В числе первых полевых рабочих Макс Кортленд нанял Лютера Амоса. Отец его был родом с островов Самоа, мать была дочерью католического миссионера из Ирландии. От отца Лютер унаследовал рост, физическую силу и глубокий баритон, а от матери — зеленые глаза и блестящие темные волосы. Туземки находили его неотразимым, но никто не смог бы предположить, что этот простой рабочий сможет привлечь внимание самой Летиции Кортленд. Мило, внимательно следивший за ее настроением, быстро увидел взаимное влечение Летиции и Лютера — его охватила ревность, когда он заметил, что обаяние Лютера и его озорной юмор не оставляют Летицию равнодушной.

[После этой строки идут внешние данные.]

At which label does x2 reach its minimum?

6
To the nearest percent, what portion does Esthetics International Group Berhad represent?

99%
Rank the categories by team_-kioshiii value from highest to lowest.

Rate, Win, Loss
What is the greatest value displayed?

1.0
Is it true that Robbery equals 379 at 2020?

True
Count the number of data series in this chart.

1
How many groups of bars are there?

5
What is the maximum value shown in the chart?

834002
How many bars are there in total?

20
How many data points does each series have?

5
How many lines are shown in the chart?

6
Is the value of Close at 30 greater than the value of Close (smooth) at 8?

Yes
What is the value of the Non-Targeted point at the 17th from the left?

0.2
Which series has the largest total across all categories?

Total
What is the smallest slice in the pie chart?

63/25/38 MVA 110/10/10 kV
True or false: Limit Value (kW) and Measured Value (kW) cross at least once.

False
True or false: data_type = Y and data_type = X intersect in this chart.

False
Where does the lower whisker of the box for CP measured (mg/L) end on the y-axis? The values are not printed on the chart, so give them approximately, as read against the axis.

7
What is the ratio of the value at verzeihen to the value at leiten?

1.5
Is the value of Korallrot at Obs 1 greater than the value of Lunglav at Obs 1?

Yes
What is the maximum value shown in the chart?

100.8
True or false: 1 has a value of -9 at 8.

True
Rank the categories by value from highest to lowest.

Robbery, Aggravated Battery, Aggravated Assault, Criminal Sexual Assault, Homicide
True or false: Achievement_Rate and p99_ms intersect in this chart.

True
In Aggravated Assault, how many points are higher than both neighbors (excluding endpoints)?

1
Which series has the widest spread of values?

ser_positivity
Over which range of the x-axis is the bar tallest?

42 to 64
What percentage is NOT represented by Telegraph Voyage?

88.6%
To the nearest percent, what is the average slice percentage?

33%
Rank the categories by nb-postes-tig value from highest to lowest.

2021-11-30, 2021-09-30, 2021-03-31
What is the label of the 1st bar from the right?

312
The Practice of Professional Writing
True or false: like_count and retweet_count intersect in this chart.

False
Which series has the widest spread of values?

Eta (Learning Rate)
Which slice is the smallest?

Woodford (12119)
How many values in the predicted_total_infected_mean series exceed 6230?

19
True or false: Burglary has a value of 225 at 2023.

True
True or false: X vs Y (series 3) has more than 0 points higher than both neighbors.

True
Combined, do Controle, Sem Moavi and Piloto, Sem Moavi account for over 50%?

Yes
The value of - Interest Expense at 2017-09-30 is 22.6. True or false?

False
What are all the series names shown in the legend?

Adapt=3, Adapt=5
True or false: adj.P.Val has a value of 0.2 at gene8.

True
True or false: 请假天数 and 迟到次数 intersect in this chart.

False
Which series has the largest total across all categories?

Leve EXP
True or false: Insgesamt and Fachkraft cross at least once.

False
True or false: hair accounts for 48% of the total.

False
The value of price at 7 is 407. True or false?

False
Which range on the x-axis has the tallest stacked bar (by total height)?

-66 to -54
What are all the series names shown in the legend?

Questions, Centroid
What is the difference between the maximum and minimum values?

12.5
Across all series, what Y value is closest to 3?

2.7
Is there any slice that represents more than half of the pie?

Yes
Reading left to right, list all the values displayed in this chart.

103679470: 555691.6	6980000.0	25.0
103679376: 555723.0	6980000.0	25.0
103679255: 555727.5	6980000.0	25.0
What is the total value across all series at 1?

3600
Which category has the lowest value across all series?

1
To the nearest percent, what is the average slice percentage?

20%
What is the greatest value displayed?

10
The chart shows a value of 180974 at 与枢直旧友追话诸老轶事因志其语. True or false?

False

К самому Мило Летиция относилась дружелюбно и уважительно, но, разговаривая с ней, он никогда не видел в ее глазах того огня, который появлялся в них, когда она смотрела на Лютера. Вскоре Макс назначил Мило своим управляющим. Через несколько недель Мило не выдержал и потолковал с Лютером. С тех пор никто больше не видел Лютера Амоса.